__Text__
>>>

A positive anti-viral immunoglobulin M (IgM) test with no history of vaccination and Plaque Reduction Neutralisation Test (PRNT) titre of yellow fever ≥ 4 greater than positive PRNT titres of Dengue, West Nile and any other flavivirus is considered as a yellow fever positive test. The laboratory testing process takes a total of 2 weeks. Results are entered into the database and shared with MoH and WHO on a weekly basis.

Figure 2: Process flow diagram of the operations of the yellow fever sentinel surveillance system, Uganda, 2012–2022; ELISA: Enzyme linked immunosorbent assay; RT PCR: Reverse transcription polymerase chain reaction


Personnel and tasks in the yellow fever sentinel surveillance system, Uganda, 2012–2022

The surveillance system has various personnel responsible for various tasks within the surveillance system as indicated in the (Table 1). These include clinicians, laboratory technicians, drivers, laboratory staff, project management staff and information analysts. However, the yellow fever sentinel surveillance system does not have staff responsible for data analysis and interpretation of surveillance data generated from the surveillance system.

Availability of surveillance guidelines, documents and protocol for the yellow fever surveillance system, Uganda, 2012–2022

All yellow fever sentinel sites reported having received a written protocol and guidelines on sample collection and storage at the establishment of the sentinel sites. However, by the time of the visit some (3/4) of the yellow fever sentinel sites visited had a copy of these documents.

<<<

__Source information__
>>>

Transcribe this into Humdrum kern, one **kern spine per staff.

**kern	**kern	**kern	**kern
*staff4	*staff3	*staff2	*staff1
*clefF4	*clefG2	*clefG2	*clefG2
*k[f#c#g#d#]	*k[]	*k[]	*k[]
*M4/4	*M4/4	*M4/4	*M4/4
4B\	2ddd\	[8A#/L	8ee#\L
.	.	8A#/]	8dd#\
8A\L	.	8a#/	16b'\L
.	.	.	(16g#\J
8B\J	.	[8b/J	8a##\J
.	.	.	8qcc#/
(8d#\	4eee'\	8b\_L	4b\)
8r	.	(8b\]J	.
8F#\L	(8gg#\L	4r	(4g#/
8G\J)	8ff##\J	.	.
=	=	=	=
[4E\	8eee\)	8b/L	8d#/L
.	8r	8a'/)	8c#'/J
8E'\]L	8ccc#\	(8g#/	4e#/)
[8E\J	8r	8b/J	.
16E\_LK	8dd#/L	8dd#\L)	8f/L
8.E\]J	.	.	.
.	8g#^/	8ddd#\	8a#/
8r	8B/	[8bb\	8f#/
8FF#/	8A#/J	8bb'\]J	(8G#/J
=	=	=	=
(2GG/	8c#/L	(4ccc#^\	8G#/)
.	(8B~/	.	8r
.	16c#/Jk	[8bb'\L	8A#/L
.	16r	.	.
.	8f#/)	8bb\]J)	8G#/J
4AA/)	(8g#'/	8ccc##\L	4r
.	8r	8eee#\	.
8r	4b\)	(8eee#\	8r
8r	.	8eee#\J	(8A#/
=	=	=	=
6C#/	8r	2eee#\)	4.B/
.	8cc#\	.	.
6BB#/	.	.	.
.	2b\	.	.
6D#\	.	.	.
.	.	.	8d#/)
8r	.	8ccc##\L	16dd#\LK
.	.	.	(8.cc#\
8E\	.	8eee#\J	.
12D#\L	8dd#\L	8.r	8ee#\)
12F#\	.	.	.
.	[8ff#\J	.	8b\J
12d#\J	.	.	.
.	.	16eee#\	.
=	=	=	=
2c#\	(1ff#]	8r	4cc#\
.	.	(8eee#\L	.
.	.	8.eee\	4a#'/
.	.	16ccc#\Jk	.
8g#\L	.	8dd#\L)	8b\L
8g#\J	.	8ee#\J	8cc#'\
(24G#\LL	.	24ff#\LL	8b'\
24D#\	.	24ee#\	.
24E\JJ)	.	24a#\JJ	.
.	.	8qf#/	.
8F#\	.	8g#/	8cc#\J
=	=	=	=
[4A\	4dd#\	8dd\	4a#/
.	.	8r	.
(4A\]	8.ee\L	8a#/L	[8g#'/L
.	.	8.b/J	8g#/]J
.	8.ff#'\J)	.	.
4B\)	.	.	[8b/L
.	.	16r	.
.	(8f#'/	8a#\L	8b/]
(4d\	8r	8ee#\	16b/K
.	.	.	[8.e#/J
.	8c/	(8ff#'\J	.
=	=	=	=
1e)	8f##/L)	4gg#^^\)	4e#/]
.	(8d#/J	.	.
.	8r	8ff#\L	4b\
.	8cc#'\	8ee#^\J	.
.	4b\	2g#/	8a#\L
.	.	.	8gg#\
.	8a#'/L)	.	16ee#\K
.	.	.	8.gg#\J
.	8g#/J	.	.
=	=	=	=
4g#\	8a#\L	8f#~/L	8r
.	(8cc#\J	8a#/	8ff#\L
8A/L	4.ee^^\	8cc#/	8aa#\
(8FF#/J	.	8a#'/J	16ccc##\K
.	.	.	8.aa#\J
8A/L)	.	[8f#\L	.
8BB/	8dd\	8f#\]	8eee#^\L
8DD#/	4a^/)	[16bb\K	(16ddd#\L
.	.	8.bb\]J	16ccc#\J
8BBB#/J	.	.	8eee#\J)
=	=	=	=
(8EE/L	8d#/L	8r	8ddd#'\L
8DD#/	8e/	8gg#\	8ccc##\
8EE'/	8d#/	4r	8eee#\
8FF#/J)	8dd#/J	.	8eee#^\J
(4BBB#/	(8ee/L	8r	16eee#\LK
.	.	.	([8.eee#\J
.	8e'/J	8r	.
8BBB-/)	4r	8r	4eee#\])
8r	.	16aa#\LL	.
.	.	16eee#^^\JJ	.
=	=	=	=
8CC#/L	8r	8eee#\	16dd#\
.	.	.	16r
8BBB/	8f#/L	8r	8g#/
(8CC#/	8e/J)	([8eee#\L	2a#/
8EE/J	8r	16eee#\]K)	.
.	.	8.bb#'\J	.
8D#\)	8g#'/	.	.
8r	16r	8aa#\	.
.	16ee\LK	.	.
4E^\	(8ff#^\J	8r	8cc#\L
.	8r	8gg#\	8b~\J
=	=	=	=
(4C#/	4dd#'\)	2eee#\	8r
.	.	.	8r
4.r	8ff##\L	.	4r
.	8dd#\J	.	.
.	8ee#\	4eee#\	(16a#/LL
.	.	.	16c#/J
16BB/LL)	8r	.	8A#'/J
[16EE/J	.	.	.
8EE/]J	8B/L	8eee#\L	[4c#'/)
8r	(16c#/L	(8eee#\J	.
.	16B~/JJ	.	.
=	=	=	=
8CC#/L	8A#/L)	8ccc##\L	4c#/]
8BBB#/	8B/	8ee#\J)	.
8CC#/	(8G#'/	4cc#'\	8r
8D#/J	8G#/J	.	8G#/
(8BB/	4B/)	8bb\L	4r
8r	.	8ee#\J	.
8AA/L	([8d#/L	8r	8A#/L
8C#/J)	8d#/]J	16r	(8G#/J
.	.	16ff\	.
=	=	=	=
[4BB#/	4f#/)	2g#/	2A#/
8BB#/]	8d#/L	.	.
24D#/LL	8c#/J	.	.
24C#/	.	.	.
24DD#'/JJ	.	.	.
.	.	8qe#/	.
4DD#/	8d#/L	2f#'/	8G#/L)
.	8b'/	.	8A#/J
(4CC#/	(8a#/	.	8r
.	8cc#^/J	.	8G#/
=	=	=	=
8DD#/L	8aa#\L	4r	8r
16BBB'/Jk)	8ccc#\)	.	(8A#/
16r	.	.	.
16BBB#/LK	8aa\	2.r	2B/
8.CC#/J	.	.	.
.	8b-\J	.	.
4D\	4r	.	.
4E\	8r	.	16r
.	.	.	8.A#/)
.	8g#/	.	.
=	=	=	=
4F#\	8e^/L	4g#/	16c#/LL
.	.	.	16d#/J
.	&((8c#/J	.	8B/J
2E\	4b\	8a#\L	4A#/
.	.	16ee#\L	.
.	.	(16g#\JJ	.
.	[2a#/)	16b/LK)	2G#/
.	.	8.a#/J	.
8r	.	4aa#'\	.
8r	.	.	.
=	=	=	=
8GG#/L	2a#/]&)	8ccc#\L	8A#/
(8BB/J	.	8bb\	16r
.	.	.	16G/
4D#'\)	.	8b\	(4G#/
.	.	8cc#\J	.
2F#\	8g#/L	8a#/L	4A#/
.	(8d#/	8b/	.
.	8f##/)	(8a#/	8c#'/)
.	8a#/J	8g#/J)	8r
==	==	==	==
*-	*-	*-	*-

<<<

__Task description__
Continue the text on Uganda's yellow fever sentinel surveillance system from its last sentence.

__Result for this task__
Data flow, reporting, and feedback mechanism for the yellow fever surveillance system, Uganda, 2012–2022

Health facilities (both sentinel and non-sentinel sites) collect data on suspected cases using the UVRI Viral Haemorrhagic Fever case investigation form. Case investigation forms together with samples that are submitted to the Department of Arbovirology, Emerging and Re-Emerging Infectious Diseases at UVRI for testing.

UVRI then submits results of tested samples reports to the Ministry of Health Public Health Emergency Operations Centre (MoH PHEOC) and the World Health Organisation on a weekly basis using an Epi info database. If there are any positive cases reported, the MoH PHEOC notifies the District Surveillance Focal Persons and through email. However, in practice communication and reporting is mainly one way with no feedback to reporting health facilities.

Figure 3: Data flow reporting and feedback mechanism in the yellow fever surveillance system, Uganda, 2012–2022

Data management and analysis, yellow fever surveillance system, Uganda, 2012–2022

Data are collected using paper-based case investigation forms at all reporting health facilities. Particularly at yellow fever sentinel sites a summary of the patient information (Name, Residence, Age and sample collection date) recorded in a book are obtained. The case investigation form is submitted to UVRI without a copy left at the health facility. At UVRI, data is entered into an Epi-info database and shared in Microsoft Access with the MoH PHEOC and WHO. Data is not routinely analysed in terms of person, place, and time.

Performance of yellow fever surveillance system based on key attributes, Uganda, 2012–2022

Over the review period, a total of 5,437 suspect cases were reported in the yellow fever surveillance system database. Of these, only 0.44% (n=24) were confirmed as yellow fever cases.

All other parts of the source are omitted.